The craftspeople of Bo Sang make these magnificent umbrellas through a series of intricate procedures. In assembly-line fashion, each artist specialises in one phase of the umbrella-making process, such as:

  1. Creating the bamboo armature- Seated on handwoven palm mats on the floor, artisans individually carve bamboo strips for the umbrella's inner skeleton. A second group of artists uses strong twine to weave the strips into wooden axles creating the finished umbrella armature. The intricate thread work around the central spokes completes the look of these spectacular umbrellas.
  2. Making the saa paper skins- While the artists assemble the armatures, other villagers pound mulberry bark into a pulp to handcraft paper for the sails of the umbrellas. The artists then place the pulp into enormous vats with water, dye and a solvent. Next, the workers dip large screened frames into the vats to capture a thin skin of the mulberry pulp. The coated screens are then hung to dry until the finished saa paper can be peeled off.
  3. Attaching the skins- Artists adhere the saa paper skins to the bamboo and seal the edges with a strong glue. Some designs include the addition of fringe around the umbrella.
  4. Painting the umbrellas-Before the umbrellas can be painted, they must be sealed with white gesso. Historically, artisans used natural pigments to paint designs. Today's artists use acrylic paints for more efficiency and durability.
  5. Sealing the final designs- The artists seal the umbrellas with natural varnish so that they can be used for both shade from the sun and protection from the rain.


Bo Sang Umbrella Center

If you can't make it to the annual festival, you can still discover the joys of Bo Sang's umbrellas by visiting the Bo Sang Umbrella Center.

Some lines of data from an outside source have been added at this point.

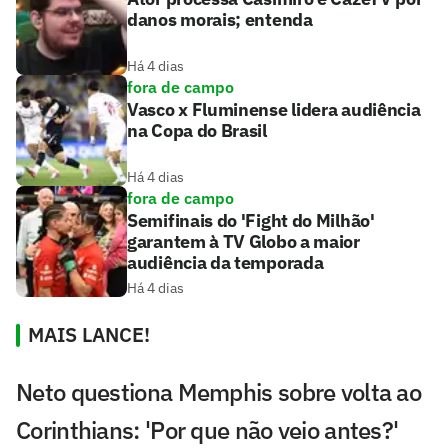
danos morais; entenda
Há 4 dias
fora de campo
Vasco x Fluminense lidera audiência
na Copa do Brasil
Há 4 dias
fora de campo
Semifinais do 'Fight do Milhão'
garantem à TV Globo a maior
audiência da temporada
Há 4 dias
MAIS LANCE!
Neto questiona Memphis sobre volta ao
Corinthians: 'Por que não veio antes?'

Experts who have spent their entire lives making umbrellas specialise in each part of the process. For a couple of extra baht, you can end your tour by painting your own umbrella. Many of the talented artists in Bo Sang also paint elaborate scenes on canvas. They offer the paintings at remarkably affordable prices and can help you with shipping arrangements. The Bo Sang Umbrella Center is open every day from 8:30 am to 5:00 pm.


Getting There

Bo Sang village lies around 10 kilometres southeast of Chiang Mai. The drive usually takes approximately 30 minutes. The friendly staff at the akyra Manor Chiang Mai Hotel will be happy to arrange trips to Bo Sang and the surrounding craft villages. If you would like to go on your own, take the white songthaew from the Chiang Mai Warorot Market. The cost of a one-way trip is around 20 baht.